The post, which I am excerpting here, is a two-part post.
“No matter how trite it may sound, mental attitude is a large part of achieving fitness goals. While genetics is the most obvious constraint to your physical abilities, your attitude determines almost everything else. In order to accomplish your fitness goals you will need to not only understand, but actually believe four key concepts.
Know Why You Train
If you set out to work on your car for the sake of working on your car then you’ll rarely accomplish anything. You need a purpose, like changing the oil or replacing a belt. While everyone that exercises thinks he knows the reason, I challenge you to be honest with yourself. Here are some possible reasons to exercise:
- Develop upper body strength.
- Lose weight.
- Develop cardiovascular endurance.
- Look more attractive.
- Be seen exercising.
- Be overall physically fit.
I’m not judging the content or usefulness of each reason, but they are all, indeed reasons to exercise. Your reason also may not be a simple four-word sentence. That’s OK–mine’s not. The point is that you need to know the real reason. If you don’t find the true reason for your training then your training will be without purpose, or at best designed for a purpose that you don’t really seek. You can also go further and quantify your reason into measurable goals (e.g. perform 20 dead hang pullups). While measurable goals are indeed very useful, and I advocate using them, the most important thing to know about your workout is why you’re there.
You Determine Your Results
You are in control. You determine how often you train, the intensity at which you train, and exactly how you train. Your success is a direct result of your efforts, and any lack of success is a direct result of your lack of effort. There is no middle ground: You are responsible. Working late doesn’t prevent you from training.

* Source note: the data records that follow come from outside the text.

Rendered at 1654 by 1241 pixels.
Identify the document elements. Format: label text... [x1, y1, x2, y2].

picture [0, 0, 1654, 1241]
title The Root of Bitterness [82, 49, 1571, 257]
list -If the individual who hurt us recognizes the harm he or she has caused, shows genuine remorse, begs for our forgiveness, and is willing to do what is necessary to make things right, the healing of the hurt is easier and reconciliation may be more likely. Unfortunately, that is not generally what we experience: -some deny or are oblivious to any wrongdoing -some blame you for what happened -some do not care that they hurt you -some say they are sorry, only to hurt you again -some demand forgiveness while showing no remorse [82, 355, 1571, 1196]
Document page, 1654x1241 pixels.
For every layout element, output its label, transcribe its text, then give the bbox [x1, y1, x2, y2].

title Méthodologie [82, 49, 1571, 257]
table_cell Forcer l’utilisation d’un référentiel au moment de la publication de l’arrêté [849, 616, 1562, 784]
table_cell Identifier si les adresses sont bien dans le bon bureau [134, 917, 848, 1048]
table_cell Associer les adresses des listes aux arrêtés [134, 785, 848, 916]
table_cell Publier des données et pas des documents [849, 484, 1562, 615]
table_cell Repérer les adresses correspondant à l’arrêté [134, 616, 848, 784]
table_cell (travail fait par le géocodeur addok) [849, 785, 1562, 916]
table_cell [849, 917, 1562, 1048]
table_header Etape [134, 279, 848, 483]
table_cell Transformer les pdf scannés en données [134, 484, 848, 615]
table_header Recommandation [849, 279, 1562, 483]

Your lack of motivation after working late prevents you from training.
However, you decide your priorities, and of course, there are always exceptional circumstances, and I’m not going to tell you to place fitness above any of your other priorities. I am telling you that when you let life’s curveballs give you a mental excuse for not achieving your fitness goals you are simply admitting that you’re not willing to work hard enough to achieve those goals.
There are plenty of fitness goals that I’m not willing to work hard enough to achieve: running a 5 minute mile, bench pressing 300 pounds, completing a marathon. However, if you never seem to find the time or effort to train then admit to yourself that you are not willing to make the necessary sacrifices to meet your fitness goals. Don’t let yourself believe anything else.
I hope you find this post as motivating, inspirational, and mindblowing as I did. You can read the rest of this post: Train Your Brain: Achieving Your Fitness Goals Starts in Your Head and catch the second-half too.
Have a great Thursday. If you haven’t met your fitness goals yet this week, ask yourself why, and figure out how you can “make it happen” on Friday, Saturday, and Sunday!